Methods: Ulcerative colitis patients who failed anti-TNF treatment and initiated vedolizumab (n=83) or tofacitinib (n=65) treatment, were identified in the ICC Registry in the Netherlands.
Key findings:
Tofacitinib treated patients were more likely to achieve corticosteroid-free clinical remission and biochemical remission at week 12, 24 and 52 compared to vedolizumab treated patients (OR: 6.33, OR: 3.02, and OR 1.86 and OR: 3.27, OR: 1.87, and OR:1.81, respectively).
There was no difference in infection rate or severe adverse events.
My take: The response rates with tofacitinib were significantly better than vedolizumab at all time points; however, by 52 weeks, the differences were less pronounced. Nevertheless, the safety profile of vedolizumab is much more favorable than tofacitinib and this is a very important consideration.
This study described a ‘real-world’ experience with tofacitinib for Ulcerative Colitis in 260 adults; five patients developed HZ infection and 2 developed VTE (all receiving 10 mg tofacitinib, twice per day).
Methods: Patients with CD after ileocolonic resection with ileocolonic anastomosis were assigned randomly to groups given weekly 25,000 IU oral vitamin D (n = 72) or placebo (n = 71) for 26 weeks, at 17 hospitals in The Netherlands and Belgium, from February 2014 through June 2017
Key finding: The cumulative rate of clinical recurrence did not differ significantly between the groups (18.1% in the vitamin D group vs 18.3% in the placebo group; P = .91). Though, the Vit D group achieved higher levels at week 26 (81 vs 43 of 25-OH Vit D)
This reported case series with 5 patients with severe ulcerative colitis (UC) who received a combination of tofacitinib and infliximab for at least 90 days were retrospectively reviewed.
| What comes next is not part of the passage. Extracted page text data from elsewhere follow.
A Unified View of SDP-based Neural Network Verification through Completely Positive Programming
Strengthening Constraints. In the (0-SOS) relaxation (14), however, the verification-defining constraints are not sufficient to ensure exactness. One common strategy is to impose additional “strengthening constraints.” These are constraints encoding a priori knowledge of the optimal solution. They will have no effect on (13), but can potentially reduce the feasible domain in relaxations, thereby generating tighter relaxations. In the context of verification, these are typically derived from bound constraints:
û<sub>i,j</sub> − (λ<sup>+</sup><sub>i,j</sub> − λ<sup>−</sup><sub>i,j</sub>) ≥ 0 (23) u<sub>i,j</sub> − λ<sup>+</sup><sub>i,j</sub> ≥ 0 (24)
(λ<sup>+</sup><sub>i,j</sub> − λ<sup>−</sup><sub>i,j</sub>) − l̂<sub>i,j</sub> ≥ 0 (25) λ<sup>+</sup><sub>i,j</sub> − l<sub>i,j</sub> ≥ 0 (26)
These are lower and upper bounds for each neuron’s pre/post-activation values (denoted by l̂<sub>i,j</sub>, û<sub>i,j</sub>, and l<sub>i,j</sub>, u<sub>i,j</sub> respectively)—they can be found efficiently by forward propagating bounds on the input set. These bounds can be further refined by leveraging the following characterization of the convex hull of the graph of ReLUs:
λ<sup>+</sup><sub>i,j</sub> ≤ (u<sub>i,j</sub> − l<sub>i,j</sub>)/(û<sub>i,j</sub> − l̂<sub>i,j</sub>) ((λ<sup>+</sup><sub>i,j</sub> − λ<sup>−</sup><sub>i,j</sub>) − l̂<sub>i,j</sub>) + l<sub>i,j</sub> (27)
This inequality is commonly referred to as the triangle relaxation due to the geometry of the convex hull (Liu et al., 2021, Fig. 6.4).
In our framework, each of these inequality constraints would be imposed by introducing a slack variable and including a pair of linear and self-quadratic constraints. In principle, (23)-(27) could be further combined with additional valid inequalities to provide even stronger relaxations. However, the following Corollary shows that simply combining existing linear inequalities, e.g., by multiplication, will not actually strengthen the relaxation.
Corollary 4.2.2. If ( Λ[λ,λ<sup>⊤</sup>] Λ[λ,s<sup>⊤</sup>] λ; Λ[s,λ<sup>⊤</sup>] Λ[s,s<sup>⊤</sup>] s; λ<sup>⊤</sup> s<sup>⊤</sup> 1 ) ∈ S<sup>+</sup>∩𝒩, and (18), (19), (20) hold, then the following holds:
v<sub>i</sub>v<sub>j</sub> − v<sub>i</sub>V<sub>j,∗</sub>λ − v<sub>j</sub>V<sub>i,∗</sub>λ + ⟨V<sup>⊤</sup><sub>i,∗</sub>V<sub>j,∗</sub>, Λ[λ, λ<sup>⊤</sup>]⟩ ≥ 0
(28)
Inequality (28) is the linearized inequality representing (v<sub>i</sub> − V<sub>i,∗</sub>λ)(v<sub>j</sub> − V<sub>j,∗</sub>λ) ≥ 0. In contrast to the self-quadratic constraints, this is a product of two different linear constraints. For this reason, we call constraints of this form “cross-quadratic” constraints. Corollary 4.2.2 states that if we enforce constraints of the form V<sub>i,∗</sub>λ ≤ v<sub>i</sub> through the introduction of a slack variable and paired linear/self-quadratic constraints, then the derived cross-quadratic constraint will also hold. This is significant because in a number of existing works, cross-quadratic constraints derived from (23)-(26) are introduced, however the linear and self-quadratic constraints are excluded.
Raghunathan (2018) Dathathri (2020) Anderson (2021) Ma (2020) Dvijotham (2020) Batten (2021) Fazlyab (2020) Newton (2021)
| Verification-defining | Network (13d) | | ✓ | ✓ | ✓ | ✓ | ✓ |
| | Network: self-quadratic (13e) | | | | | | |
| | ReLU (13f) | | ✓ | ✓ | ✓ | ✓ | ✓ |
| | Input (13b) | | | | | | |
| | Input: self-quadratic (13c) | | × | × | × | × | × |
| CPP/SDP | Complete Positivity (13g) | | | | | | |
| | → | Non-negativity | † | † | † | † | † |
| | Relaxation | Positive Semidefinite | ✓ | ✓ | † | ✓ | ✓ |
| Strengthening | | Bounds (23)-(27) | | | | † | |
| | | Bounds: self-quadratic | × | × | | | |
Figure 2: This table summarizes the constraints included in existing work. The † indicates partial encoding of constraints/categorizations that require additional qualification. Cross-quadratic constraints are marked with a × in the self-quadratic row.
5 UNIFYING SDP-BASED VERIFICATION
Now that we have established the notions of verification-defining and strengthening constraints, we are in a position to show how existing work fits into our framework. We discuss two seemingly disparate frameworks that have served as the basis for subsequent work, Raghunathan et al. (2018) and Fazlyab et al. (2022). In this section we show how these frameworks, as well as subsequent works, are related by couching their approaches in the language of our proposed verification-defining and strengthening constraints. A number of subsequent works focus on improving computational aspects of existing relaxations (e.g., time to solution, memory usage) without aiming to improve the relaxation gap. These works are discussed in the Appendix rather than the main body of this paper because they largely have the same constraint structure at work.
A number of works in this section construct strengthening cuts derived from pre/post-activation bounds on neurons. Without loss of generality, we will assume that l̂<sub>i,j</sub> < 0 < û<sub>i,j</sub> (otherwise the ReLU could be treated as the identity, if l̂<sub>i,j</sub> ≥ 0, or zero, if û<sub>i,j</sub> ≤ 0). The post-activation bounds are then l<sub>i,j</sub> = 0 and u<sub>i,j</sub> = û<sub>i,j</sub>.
Tofacitinib dosing was de-escalated to 5 mg twice daily after 8 weeks. Thiopurine therapy was stopped with tofacitinib initiation.
Key findings:
Median duration of combination therapy was 9 months (range, 4–12 months). At 90 days, all patients had a reduction in Mayo score of ≥3. Four patients improved clinically and biochemically (Table 1), with 3 patients achieving steroid-free remission.
The only adverse event reported was one patient developing varicella zoster.
The authors letter title regarding tofacitinib being “safe and effective” is clearly overstated. The reply notes that in limited experience the group from the University of Michigan had a 50-year-old man develop severe pulmonary and CNS disease due to acquisition of legionnaires disease while on combination tofacitinib and infliximab.
My take: (borrowed from reply) “Efficacy and safety data obtained through rigorous randomized trials are needed…it is possible that long-term use of combination tofacitinib and infliximab will lead to an unacceptable risk of infection.”
Another study of tofacitinib: GR Lichtenstein et al. Inflamm Bowel Dis 2021; 27: 816-825. Tofacitinib, an Oral Janus Kinase Inhibitor: Analysis of Malignancy (Excluding Nonmelanoma Skin Cancer) Events Across the Ulcerative Colitis Clinical Program Key finding: With an exposure of 2576.4 patient years & 124 overall cohort tofacitinib-treated patients, 20 developed a malignancy
“The U.S. Food and Drug Administration (FDA) is alerting the public that preliminary results from a safety clinical trial show an increased risk of serious heart-related problems and cancer with the arthritis and ulcerative colitis medicine Xeljanz, Xeljanz XR (tofacitinib) compared to another type of medicine called tumor necrosis factor (TNF) inhibitors. FDA required the safety trial, which also investigated other potential risks including blood clots in the lungs and death. Those final results are not yet available….
Patients should not stop taking tofacitinib without first consulting with your health care professionals, as doing so may worsen your condition. Talk to your health care professionals if you have any questions or concerns.”